Rötliche Stalltüren liegen auf der Baustelle herum, an einem hölzernen Treppenaufgang blättert der Lack ab, ein alter Herd ist mit einer Folie überdeckt. Es sind Relikte aus einer vergessenen Zeit, einer Zeit, die Werder zu dem machte, was es heute ist. Einer Stadt, die für ihren Obst- und Gemüseanbau bekannt ist.

Eine, die sich mit der Geschichte Werders und seinen Häusern auskennt, ist die Denkmalpflegerin Jorinde Bugenhagen. Zusammen mit Potsdamer Architekten leitet sie die Sanierung des alten Vierseitenhofes am Fuße des Galgenbergs. Und ist erstaunt, was alles von damals erhalten werden konnte: „Es gibt hier so viele schöne Details“, schwärmt Bugenhagen. Die spätbarocken Fenster, der Holzgiebel an der Hausfront, die Fensterläden sowie die charakteristischen geblichen Ziegel aus der Glindower Ziegelei.

Die ersten Bewohner waren nicht wohlhabend - gebaut wurde es 1839 

Das Besondere an diesem Gehöft sei seine Schlichtheit, sagte Bugenhagen. Die Obstzüchter, die dort wohnten, waren noch nicht so wohlhabend wie die Generationen nach ihnen, die Häuser mit prächtigen Stuckfassaden in der Potsdamer Straße und der Eisenbahnstraße erbauten. Das Lindowsche Haus wird auf 1839 datiert. Erst gegen Mitte, Ende des 19. Jahrhundert blühte Werder richtig auf, sagt Bugenhagen. Da sei die Stadt voller Fruchtpressen und Schornsteine gewesen.

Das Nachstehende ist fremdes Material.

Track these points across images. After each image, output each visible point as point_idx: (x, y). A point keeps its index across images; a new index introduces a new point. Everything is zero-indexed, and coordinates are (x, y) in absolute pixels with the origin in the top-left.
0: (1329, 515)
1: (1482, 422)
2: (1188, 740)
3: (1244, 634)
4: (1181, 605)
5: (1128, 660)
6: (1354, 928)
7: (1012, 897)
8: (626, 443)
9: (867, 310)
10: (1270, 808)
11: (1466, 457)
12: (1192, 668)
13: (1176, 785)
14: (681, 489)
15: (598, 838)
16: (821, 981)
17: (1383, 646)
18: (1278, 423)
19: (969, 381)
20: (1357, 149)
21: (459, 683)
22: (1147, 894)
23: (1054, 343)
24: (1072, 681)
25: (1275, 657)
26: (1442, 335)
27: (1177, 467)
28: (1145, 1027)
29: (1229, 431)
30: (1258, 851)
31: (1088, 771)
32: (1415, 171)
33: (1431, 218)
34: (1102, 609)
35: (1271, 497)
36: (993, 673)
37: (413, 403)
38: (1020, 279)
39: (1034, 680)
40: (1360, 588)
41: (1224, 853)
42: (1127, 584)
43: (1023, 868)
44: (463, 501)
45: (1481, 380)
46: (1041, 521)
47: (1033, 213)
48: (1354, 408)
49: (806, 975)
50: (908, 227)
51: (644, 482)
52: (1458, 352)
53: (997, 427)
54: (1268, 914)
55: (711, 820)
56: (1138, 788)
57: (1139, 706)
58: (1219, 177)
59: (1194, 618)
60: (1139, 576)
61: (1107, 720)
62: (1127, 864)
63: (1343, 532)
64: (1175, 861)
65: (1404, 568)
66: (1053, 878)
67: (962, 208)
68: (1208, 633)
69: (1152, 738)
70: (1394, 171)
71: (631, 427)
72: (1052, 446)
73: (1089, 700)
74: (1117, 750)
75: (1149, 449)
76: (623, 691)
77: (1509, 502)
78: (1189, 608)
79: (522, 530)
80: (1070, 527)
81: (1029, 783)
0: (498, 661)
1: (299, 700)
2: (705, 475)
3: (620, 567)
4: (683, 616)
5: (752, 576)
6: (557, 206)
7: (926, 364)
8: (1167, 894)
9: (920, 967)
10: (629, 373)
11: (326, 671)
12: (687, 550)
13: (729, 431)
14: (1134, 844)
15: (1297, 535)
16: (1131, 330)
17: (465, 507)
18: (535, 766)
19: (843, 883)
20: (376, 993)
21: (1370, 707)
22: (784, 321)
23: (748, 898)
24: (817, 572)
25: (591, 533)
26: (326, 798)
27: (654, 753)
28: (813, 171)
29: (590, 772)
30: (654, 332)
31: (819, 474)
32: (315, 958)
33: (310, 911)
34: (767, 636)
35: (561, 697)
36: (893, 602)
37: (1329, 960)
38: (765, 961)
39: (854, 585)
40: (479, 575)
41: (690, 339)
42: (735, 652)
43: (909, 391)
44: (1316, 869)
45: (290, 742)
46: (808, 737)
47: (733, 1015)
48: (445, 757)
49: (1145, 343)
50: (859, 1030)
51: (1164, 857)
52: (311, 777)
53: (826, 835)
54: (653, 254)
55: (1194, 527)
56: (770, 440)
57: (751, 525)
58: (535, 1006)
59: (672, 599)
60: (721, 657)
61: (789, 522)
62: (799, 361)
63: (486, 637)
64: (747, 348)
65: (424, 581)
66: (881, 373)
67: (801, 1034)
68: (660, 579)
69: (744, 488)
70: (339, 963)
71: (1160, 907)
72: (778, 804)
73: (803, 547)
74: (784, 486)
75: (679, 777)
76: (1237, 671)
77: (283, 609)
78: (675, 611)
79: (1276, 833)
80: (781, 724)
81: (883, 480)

Einer der Bewohner des Gehöfts war Obstzüchter Friedrich Lindow, dem das Haus von 1902 bis 1937 gehörte. Laut Bugenhagen lebten im Lindowschen Haus immer mehrere Obstzüchterfamilien – auf engstem Raum, die Tiere im dahinter gelegenen Stall. Direkt hinter dem Hof befinden sich noch heute die für Werder typischen Schuffelgärten. Dort wurde das Gemüse und Obst angebaut, verkauft wurde es auf dem Markt und an einer kleinen Verkaufsstelle auf dem Gelände zum Plantagenplatz hin. Das sei ein bisschen so wie heute gewesen, wenn auf den Dörfern an kleinen Verkaufsständen die Ernte aus dem eigenen Garten angeboten werde, sagt die Denkmalpflegerin.

Ab Herbst nächsten Jahres soll in den alten Ställen der Bürgerservice seine Arbeit aufnehmen. Bereits im Frühjahr 2019 soll das neue Besucherzentrum im Haupthaus fertig sein, der Zuwachs an Touristen mache eine Vergrößerung des Angebotes nötig. Die Sanierung des Lindowschen Hauses kostet die Stadt mehr als 2,5 Millionen Euro. Rund 80 Prozent werden vom Land gefördert.